Nuestros sistemas educativos aún no lograron sustraerse a las lógicas de trabajo individualistas y adultocéntricas imperantes en nuestras comunidades. Así, estamos habituados a ver que profesoras y profesores tienen que decidir en soledad cómo gestionar la enseñanza en sus clases y qué hacer cuando un alumno o alumna está enfrentando dificultades.
Sin embargo, es importante tener presente que la educación inclusiva cuestiona fuertemente esos esquemas de trabajo aislado, porque parte de la premisa de que nadie tiene el saber absoluto y de que el conocimiento sobre las mejores maneras de enseñar se construye colaborativamente, formando equipos en los que participen docentes de diferentes cursos y con diferentes trayectorias, personal directivo y de apoyo, estudiantes, familias, organizaciones de la sociedad civil, etc.
Debemos renunciar a la creencia de que hay saberes incontestables, abrirnos a descubrir distintas perspectivas y aprovechar los recursos que pueden brindarnos otros actores. Por ejemplo, las niñas y niños con discapacidad tienen mucho que decir sobre sus modos de habitar las escuelas, por lo que es fundamental institucionalizar espacios para asegurar su participación. Las experiencias de sus familias, que conviven a diario con aquello a lo que los centros educativos le temen, tampoco pueden ser ignoradas si queremos edificar culturas escolares que hagan de la equidad su objetivo primordial.

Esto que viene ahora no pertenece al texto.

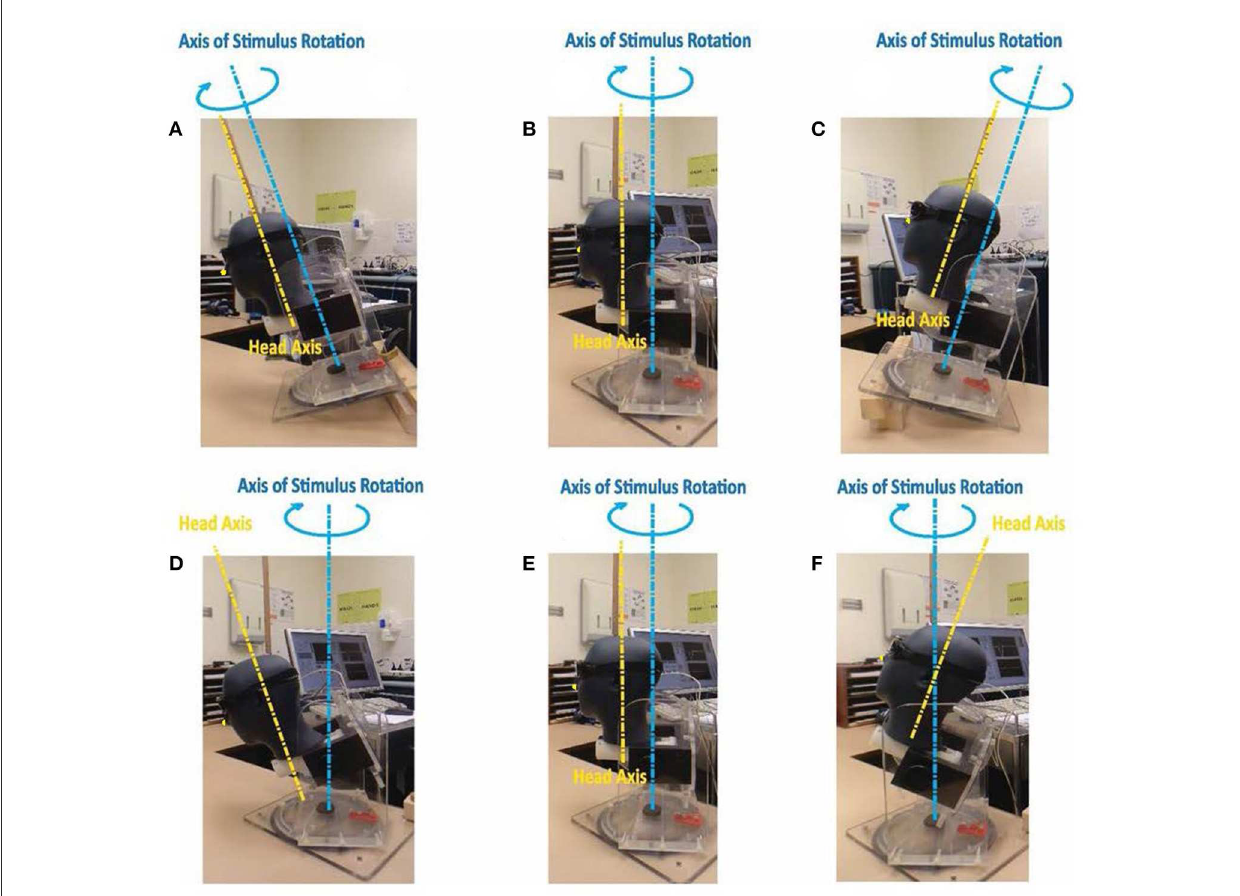
FIGURE8 Test jig for determining 3-D goggles outputs during head rotations around axes as shown. Upper row: head and jig stimulus axes aligned: (A) jig and head tilted 25 ◦ forward; (B) jig and head upright; (C) jig and head tilted 25 ◦ backwards. Lower row (D–F) jig stimulus axis earth horizontal: (D) head axis tilted 25 ◦ forward; (E) head axis upright; (F) head axis tilted 25 ◦ backwards. For impact on head velocity sensor output see Figure 9 (the nose is not clear in these figures and so we have added a small yellow dot on the nose to identify it).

Esto no quiere decir que el conocimiento docente pueda ser sustituido, pero sí que fomentar el trabajo en equipo y crear mecanismos participativos que escuchen múltiples voces contribuye a enseñar con más igualdad y calidad. Existen investigaciones que muestran que la cooperación robustece la capacidad de las instituciones educativas para llegar a estudiantes vulnerabilizados y amplía las oportunidades de aprendizaje de todo el alumnado. Como afirma Mel Ainscow, tenemos que hacer circular la experticia y la creatividad que permanece “atrapada” en las aulas y fortalecer la colaboración al interior de las escuelas, entre las escuelas y más allá de las escuelas.
La inclusión no se alcanza con docentes infalibles desde lo técnico. Se alcanza con maestros y maestras que perciben el educar a los niños y niñas con discapacidad como un deber que nace de un derecho, y no como un acto de caridad. Se alcanza con docentes dispuestos a reflexionar críticamente sobre sus prácticas, a enseñar de otras maneras, a aprovechar todo lo que ya saben y a ponerlo al servicio de la inclusión. Se alcanza con maestros y maestras convencidas de que el lugar de las personas con discapacidad está junto a las demás, y de que derivarlas a instituciones diferenciadas implica legitimar una forma de apartheid educativo. Son esas actitudes positivas las que permiten construir entornos escolares en los que todos los estudiantes se sientan respetados, bienvenidos y valorados. Son esos docentes los verdaderos catalizadores de sociedades inclusivas, libres de todo tipo de violencia y discriminación.
Como maestras y maestros, tenemos la responsabilidad de trabajar por una educación que desaprenda el prejuicio y aprenda el valor de la diversidad. Los niños y niñas con discapacidad no pueden seguir esperando que las escuelas decidan educarlos, porque en esa espera se les van las oportunidades, se les va la niñez y se les va la vida.